三巻で全体の世界観はつながっていますが、基本的に1~2話で完結するスタイルです。
感想/考察
哲学者サルトルの言葉を、現代人のお悩みに回答する形で漫画にした哲学コメディ漫画。
サルトルの主張が現代的な感覚では絶妙にかみ合わない部分もあるが、毎話短いストーリーの中でうまい返しで問題解決に導いてると思います。小難しい哲学の話というのはなくて、私たちが日常生活の中で感じるよくある悩みを哲学的アプローチで諭してくれるようです。

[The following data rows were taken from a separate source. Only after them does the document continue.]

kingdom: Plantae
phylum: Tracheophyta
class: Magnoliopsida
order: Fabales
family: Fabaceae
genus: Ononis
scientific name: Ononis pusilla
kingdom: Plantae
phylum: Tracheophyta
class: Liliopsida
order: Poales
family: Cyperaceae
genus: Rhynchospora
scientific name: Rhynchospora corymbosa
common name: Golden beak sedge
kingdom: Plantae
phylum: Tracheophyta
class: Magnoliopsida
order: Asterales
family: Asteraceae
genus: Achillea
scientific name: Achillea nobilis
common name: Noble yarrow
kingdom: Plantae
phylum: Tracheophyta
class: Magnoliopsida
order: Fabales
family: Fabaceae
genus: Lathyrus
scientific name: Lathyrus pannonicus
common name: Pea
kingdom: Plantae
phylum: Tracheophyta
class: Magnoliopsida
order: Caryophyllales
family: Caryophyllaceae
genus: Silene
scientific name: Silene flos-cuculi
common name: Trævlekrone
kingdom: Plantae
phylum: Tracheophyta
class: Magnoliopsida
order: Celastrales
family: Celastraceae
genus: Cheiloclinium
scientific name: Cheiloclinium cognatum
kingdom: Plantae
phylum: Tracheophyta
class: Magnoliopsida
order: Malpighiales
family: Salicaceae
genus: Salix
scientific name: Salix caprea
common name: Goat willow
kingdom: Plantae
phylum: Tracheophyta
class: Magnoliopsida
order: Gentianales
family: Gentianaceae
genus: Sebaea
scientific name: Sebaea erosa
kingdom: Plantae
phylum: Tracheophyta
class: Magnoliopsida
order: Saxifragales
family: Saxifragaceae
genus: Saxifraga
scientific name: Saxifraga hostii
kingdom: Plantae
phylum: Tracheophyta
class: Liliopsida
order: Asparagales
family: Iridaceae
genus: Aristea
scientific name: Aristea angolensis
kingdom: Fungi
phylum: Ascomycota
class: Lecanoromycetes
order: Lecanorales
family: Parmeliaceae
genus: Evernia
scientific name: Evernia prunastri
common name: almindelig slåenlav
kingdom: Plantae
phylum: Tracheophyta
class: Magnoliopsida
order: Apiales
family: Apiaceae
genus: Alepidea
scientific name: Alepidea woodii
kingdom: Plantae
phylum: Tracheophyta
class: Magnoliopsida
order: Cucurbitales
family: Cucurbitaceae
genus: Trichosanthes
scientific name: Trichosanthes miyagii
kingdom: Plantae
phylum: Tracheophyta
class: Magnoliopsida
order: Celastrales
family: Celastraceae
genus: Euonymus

そんなサルトルがぶさいくなパグ犬の姿で核心的な名言を残すギャップがシュールです。サルトルの性格面も強調されており、特に愛や性の話になると熱くなりすぎて下卑たゲス犬になります笑
哲学は難しいものとして捉えられがちですが、極論考えることが哲学で、普遍的な悩みに対する答えを導こうと努力するのは全て哲学です。そして人は生きている限り必ず悩みます。しかも皆同じような問題で悩むもので、絶対的な回答はないものの、哲学はそれぞれの個人が考える指針になってくれるでしょう。